The show’s stars were cautious about signing onto something that could go horribly wrong.
“I wasn’t convinced when Greg [McLean, the show’s director] rang me,” says John Jarratt, the man behind the murderer.
“I couldn’t see it working. But I saw the script and that was it,” he tells The New Daily.
Jarratt points out that while the show is a slower burn being a six-part series, horror-heads still get their first feed in the opening minutes, with the brutal murder of an American family on a caravan holiday in the Northern Territory.
Holed up in her room listening to music, moody teenager Eve (played by rising Australian star Lucy Fry) is spared from the same fate as her parents and little brother, who are ruthlessly executed by an eerily jovial Taylor.
The decision to give talented athlete Eve a prescription drug addiction brings new depth to the typical slasher movie victim, something evidenced early on when she decides to take the hunt for Taylor into her own hands.
It’s lucky that Fry (who’s fresh off miniseries 11.22.63 alongside James Franco) enjoys screaming.
“I actually love it – it’s such a release,” Fry says, adding that she was so engrossed in the character during filming that she found herself accidentally referring to Eve in the first person in an interview.
“[The interviewer] thought I’d lost it,” she says.
And it would be understandable: Eve goes from gun shot victim, to orphan, to vigilante hunter within the show’s opening episode.

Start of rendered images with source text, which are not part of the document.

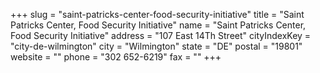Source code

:+++
slug = "saint-patricks-center-food-security-initiative"
title = "Saint Patricks Center, Food Security Initiative"
name = "Saint Patricks Center, Food Security Initiative"
address = "107 East 14Th Street"
cityIndexKey = "city-de-wilmington"
city = "Wilmington"
state = "DE"
postal = "19801"
website = ""
phone = "302 652-6219"
fax = ""
+++
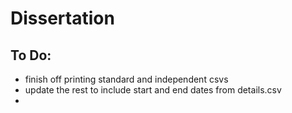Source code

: # Dissertation

## To Do:
- finish off printing standard and independent csvs
- update the rest to include start and end dates from details.csv
- 
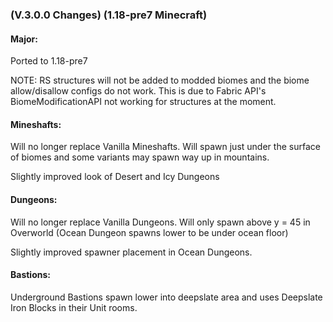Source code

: ### **(V.3.0.0 Changes) (1.18-pre7 Minecraft)**

#### Major:
Ported to 1.18-pre7

NOTE: RS structures will not be added to modded biomes and the biome allow/disallow configs do not work. 
 This is due to Fabric API's BiomeModificationAPI not working for structures at the moment.

#### Mineshafts:
Will no longer replace Vanilla Mineshafts. Will spawn just under the surface of biomes and some variants may spawn way up in mountains.

Slightly improved look of Desert and Icy Dungeons

#### Dungeons:
Will no longer replace Vanilla Dungeons. Will only spawn above y = 45 in Overworld (Ocean Dungeon spawns lower to be under ocean floor)

Slightly improved spawner placement in Ocean Dungeons.

#### Bastions:
Underground Bastions spawn lower into deepslate area and uses Deepslate Iron Blocks in their Unit rooms.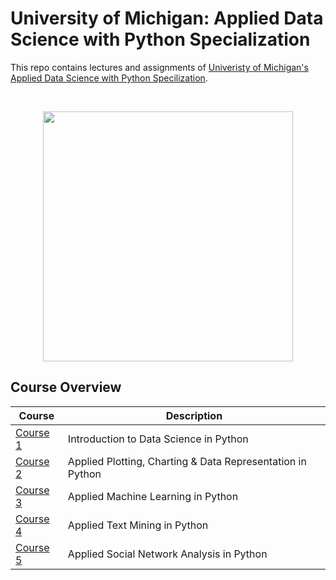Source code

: # University of Michigan: Applied Data Science with Python Specialization

This repo contains lectures and assignments of [Univeristy of Michigan's Applied Data Science with Python Specilization](https://github.com/jacobjohn2016/Applied-Data-Science-with-Python-Specialization).

<br/>
<p align="center">
  <img src="https://dorothyhamm.apsva.us/wp-content/uploads/sites/47/2019/12/University-of-Michigan-Logo.png" width=400>
</p>

## Course Overview

| Course                                                                  | Description                                                |
| ----------------------------------------------------------------------- | ---------------------------------------------------------- |
| [Course 1](1-Introduction_to_Data_Science_in_Python)                    | Introduction to Data Science in Python                     |
| [Course 2](2-Applied_Plotting_Charting_&_Data_Representation_in_Python) | Applied Plotting, Charting & Data Representation in Python |
| [Course 3](3-Applied_Machine_Learning_in_Python)                        | Applied Machine Learning in Python                         |
| [Course 4](4-Applied_Text_Mining_in_Python)                             | Applied Text Mining in Python                              |
| [Course 5](5-Applied_Social_Network_Analysis_in_Python)                 | Applied Social Network Analysis in Python                  |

As Taylor relentlessly continues his outback killing spree, Eve embarks on a game of cat and mouse – a chase the show’s creators seem intent on extending until the closing episode.
While Eve and her nemesis take up the lion’s share of airtime, a motley supporting cast is divided into those who deserve more, and those who fail to bring much to the table.
Deborah Mailman (The Secret Life of Us, Offspring) is always captivating and should be better utilised, while familiar face Jack Charles gets a similar treatment.
It was always going to be difficult for Wolf Creek the TV series to match the tension of Wolf Creek the film, and unfortunately this isn’t achieved.
But that doesn’t stop the show from being a very watchable option for Stan subscribers chasing their fill of homegrown gore.